To be able to build, make sure you've the gcc-arm-none-eabi compiler installed.

Then build with:

cmake -B build && make -C build

To flash, you can use the STM32_Programmer_CLI program downloadable from here.

STM32_Programmer_CLI -c port=SWD -w build/robot_CM7.bin 0x08000000 -rst

There's also a build rule in make:

make flash_cm7 -C build

Documentation

Sheets

NUCLEO-H755ZI-Q

Pins

Use the robot.ioc to view the pins, it's opened with STM32CubeMX.

How to use motor driver

Motor driver has 5 pins, set these signals in STM32CubeMX and check the devboard documentation to find the corresponding pin.

PWM, - Takes PWM signal to decide speed of motor, generate from devboard with timers.

FGOUT, - Hall sensor tick output, work like a wheel encoder and ticking as the motor spins so that we know how much the motor has spun.

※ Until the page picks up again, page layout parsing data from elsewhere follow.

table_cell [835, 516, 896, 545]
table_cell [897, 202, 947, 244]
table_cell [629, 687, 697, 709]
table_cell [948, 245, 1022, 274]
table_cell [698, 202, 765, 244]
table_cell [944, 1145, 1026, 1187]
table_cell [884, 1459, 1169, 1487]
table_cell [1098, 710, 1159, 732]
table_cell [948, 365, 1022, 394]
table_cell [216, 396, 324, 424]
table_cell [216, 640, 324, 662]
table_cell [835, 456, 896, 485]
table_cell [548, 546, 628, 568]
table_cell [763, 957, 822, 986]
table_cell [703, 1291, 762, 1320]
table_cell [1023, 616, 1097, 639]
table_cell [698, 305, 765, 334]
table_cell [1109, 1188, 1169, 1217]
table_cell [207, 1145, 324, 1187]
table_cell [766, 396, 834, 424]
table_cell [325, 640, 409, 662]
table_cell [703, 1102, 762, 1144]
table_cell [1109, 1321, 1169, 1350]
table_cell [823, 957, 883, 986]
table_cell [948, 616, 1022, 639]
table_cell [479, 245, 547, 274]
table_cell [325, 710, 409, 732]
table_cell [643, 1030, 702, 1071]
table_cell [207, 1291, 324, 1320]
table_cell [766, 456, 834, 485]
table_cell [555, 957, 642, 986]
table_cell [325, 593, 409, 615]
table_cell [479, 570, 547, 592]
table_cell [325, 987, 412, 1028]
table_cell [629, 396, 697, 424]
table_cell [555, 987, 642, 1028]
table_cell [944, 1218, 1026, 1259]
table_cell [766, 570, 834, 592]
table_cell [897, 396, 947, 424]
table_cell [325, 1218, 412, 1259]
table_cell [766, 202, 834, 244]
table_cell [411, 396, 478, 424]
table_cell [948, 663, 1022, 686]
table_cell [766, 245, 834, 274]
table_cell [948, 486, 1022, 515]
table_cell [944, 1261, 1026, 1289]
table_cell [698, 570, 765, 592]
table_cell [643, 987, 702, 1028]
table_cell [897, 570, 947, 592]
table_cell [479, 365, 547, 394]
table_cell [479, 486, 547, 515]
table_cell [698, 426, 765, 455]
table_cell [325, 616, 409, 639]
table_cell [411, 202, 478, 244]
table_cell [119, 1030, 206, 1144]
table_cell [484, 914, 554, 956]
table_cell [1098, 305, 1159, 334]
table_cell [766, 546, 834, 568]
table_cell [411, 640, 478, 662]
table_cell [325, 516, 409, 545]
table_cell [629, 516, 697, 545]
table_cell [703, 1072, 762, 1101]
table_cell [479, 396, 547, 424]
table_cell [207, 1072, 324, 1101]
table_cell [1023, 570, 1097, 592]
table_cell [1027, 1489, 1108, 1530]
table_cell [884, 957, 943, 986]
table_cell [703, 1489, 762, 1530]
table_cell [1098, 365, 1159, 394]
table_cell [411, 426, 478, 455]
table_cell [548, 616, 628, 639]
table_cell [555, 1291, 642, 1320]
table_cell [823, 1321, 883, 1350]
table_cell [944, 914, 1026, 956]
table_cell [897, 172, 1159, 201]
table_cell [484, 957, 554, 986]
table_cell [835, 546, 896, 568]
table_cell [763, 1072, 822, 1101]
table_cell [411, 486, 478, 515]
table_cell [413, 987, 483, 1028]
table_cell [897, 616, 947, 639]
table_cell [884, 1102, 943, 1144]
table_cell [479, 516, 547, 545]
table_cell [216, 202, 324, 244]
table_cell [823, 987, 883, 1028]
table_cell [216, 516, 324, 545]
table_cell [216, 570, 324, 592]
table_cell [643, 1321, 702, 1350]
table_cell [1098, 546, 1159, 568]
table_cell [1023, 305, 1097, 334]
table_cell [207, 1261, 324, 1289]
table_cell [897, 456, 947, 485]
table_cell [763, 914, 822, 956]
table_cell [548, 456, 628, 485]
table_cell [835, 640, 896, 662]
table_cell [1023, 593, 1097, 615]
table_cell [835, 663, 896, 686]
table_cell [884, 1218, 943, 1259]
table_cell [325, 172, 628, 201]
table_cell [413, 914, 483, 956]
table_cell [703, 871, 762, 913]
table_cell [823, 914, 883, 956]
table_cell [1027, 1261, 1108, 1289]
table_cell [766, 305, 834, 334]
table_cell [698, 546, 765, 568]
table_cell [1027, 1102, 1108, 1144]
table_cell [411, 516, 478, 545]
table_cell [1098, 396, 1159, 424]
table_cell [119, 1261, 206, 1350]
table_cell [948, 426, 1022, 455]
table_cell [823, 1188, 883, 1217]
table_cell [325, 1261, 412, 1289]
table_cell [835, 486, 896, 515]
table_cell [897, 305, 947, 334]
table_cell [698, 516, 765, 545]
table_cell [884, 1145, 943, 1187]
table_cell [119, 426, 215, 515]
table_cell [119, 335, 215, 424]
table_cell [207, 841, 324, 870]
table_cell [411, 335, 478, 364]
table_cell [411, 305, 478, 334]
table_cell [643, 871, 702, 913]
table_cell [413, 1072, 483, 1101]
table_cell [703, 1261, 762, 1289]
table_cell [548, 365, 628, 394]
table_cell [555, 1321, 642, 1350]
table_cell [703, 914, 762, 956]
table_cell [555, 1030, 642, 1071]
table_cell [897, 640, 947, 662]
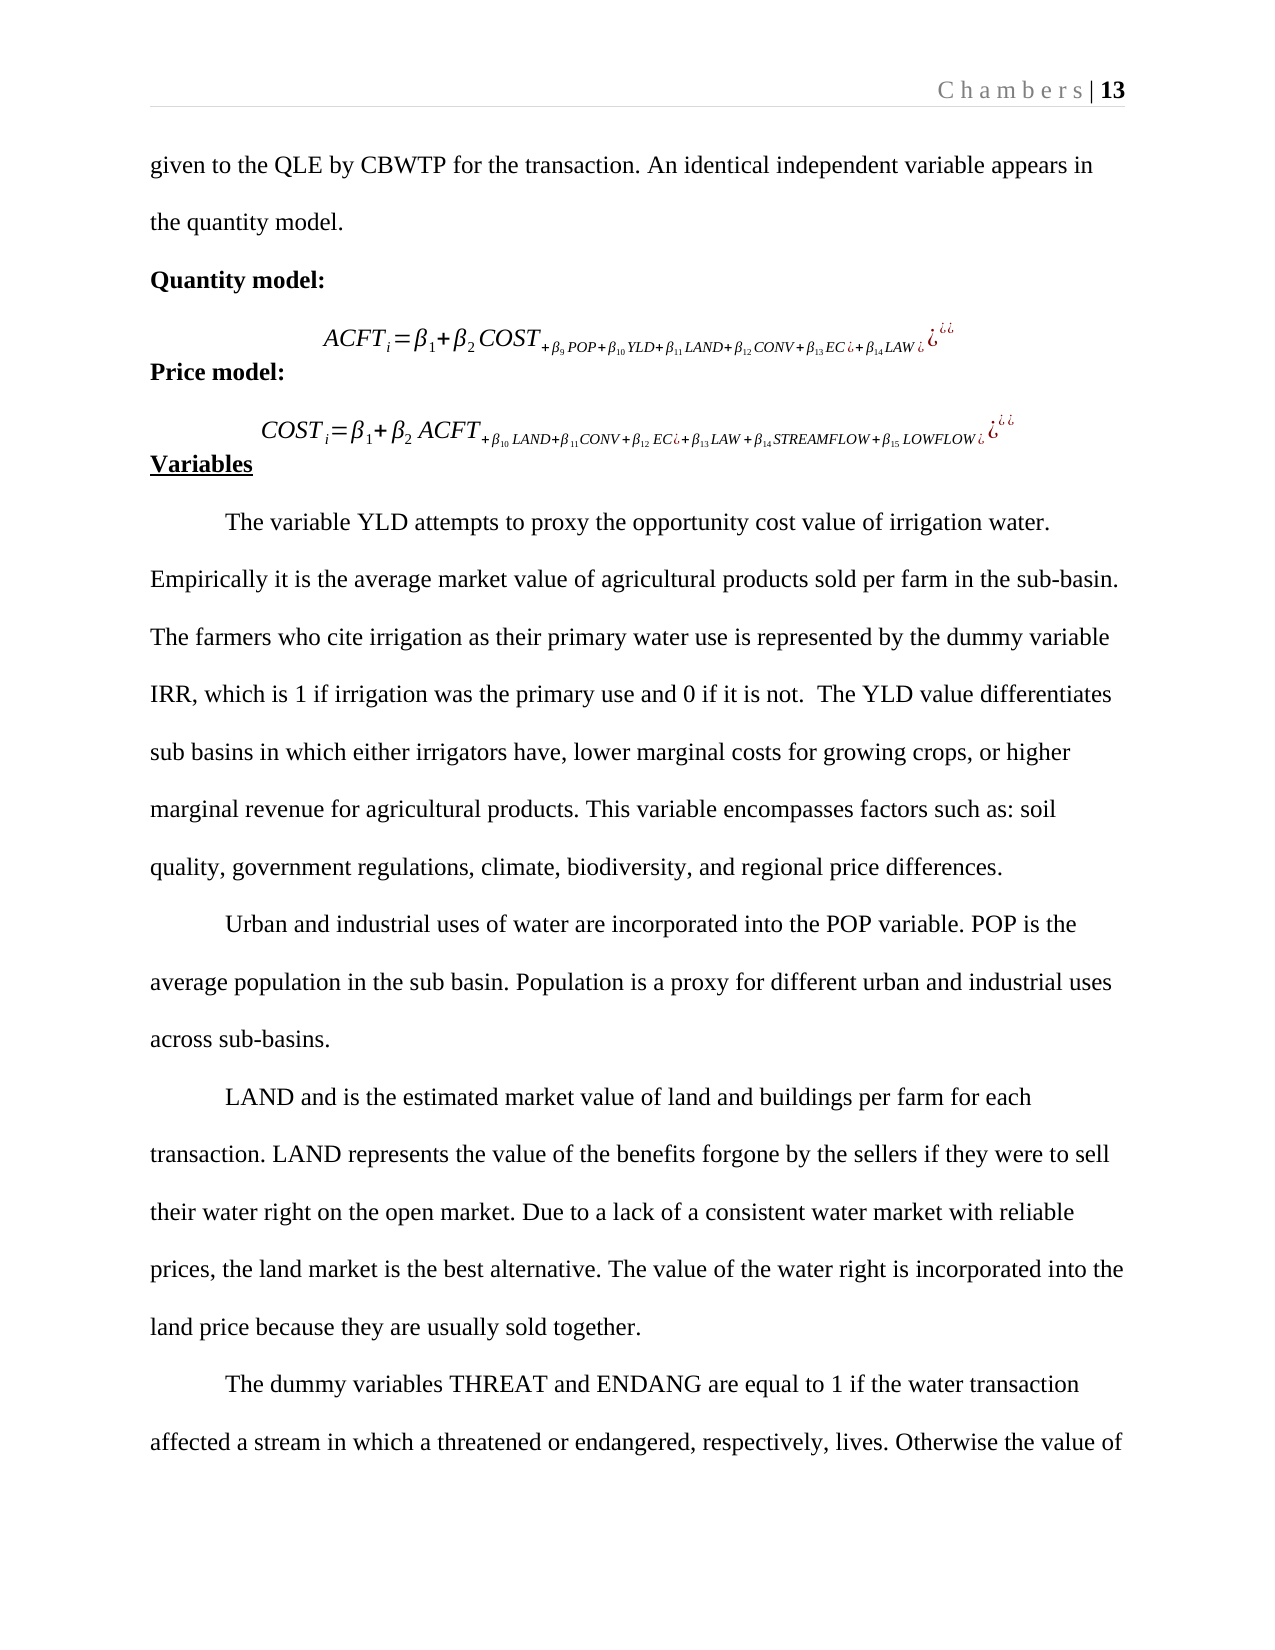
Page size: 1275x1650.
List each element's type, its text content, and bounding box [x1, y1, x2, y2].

text LAND and is the estimated market value of land and buildings per farm for each transaction. LAND represents the value of the benefits forgone by the sellers if they were to sell their water right on the open market. Due to a lack of a consistent water market with reliable prices, the land market is the best alternative. The value of the water right is incorporated into the land price because they are usually sold together. [150, 1082, 1125, 1341]
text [150, 150, 1125, 236]
text Quantity model: [150, 265, 1125, 294]
text Price model: [150, 357, 1125, 386]
text The variable YLD attempts to proxy the opportunity cost value of irrigation water. Empirically it is the average market value of agricultural products sold per farm in the sub-basin. The farmers who cite irrigation as their primary water use is represented by the dummy variable IRR, which is 1 if irrigation was the primary use and 0 if it is not. The YLD value differentiates sub basins in which either irrigators have, lower marginal costs for growing crops, or higher marginal revenue for agricultural products. This variable encompasses factors such as: soil quality, government regulations, climate, biodiversity, and regional price differences. [150, 507, 1125, 881]
text Variables [150, 449, 1125, 478]
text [150, 1369, 1125, 1456]
text Urban and industrial uses of water are incorporated into the POP variable. POP is the average population in the sub basin. Population is a proxy for different urban and industrial uses across sub-basins. [150, 909, 1125, 1053]
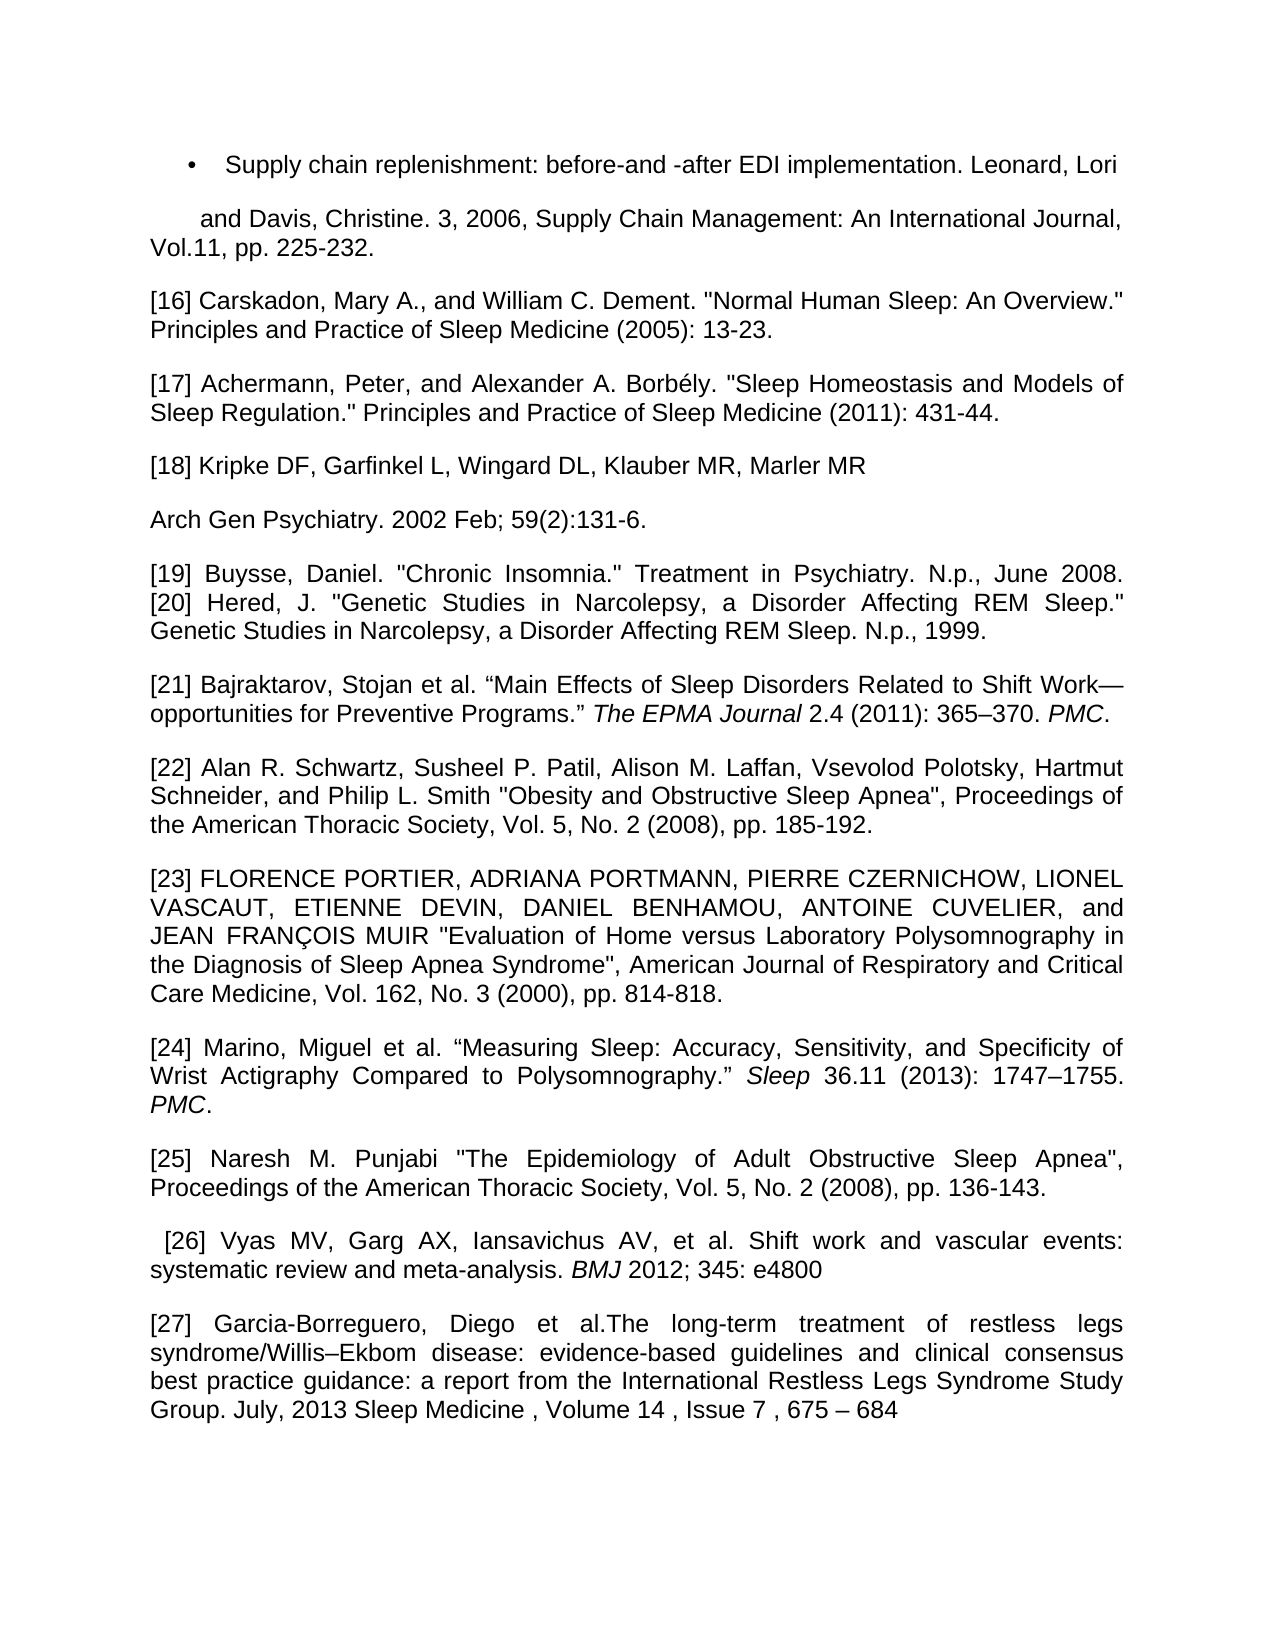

nFault, - Gives fault messages when fault states are entered by going low. Currently does not work, set this pin HIGH 5v or motor driver can enter test mode.

brake - HIGH sets all motor coils high breaking the motor hard.

dir - Decides direction for motor

How to run motor

This will be a overview to give a feeling for the system as things might change with time

What do you need to understand?

PWM signals are important to understand to be able to run the motors. And the basics will help to understand how the control loop works. Best is to find some tutorials on youtube

Each motor has a timer which ticks each time FGOUT ticks, this is used in an interrupt which is set to interrupt with a fixed frequency. In the interrupt the delta ticks are counted from the previous interrupt called, this way we know how much/fast the motor has moved.

The control loop is currently a PI loop in MOTOR_SetSpeed (name subject to change) which uses the delta ticks to set a control signal, which is sent as a signal between 0 - 1, this is then scaled and a PWM signal is sent.

Short about timers

Timers can be set in STM32CubeMX with prescaler and period which decides how fast it will tick compared to the system clock. Sometimes this systemclock is prescaled before coming to the timers, meaning you have to check clock configuration in STM32CubeMX to find the exact frequency, likely this value is 200Mhz (400Mhz prescaled by 2).

The timers are TIM1-12 and LPTIM1-4, LPTIM has less functionality then TIM

EXAMPLE:

TIM1 has prescaler of 10, period of 100

System clock is 400Mhz, however looking at clock config we see that before coming to the timer this is caled by two, meaning the timer gets tick frequncy of 200Mhz.

Now 200Mhz is divided by prescaler 200/10 = 20Mhz and the timer overflows when this has ticked 100 times.

Now for PWM signals the HIGH part of the pulse width is set by calling

  __HAL_TIM_SET_COMPARE(motor->pwm_htim, motor->channel, pwm_speed);

where pwm_speed is a value between 0 - period.

So if we set pwm_speed = period, the motor will run as fast as possible and pwm_speed = 0 will turn off the motor.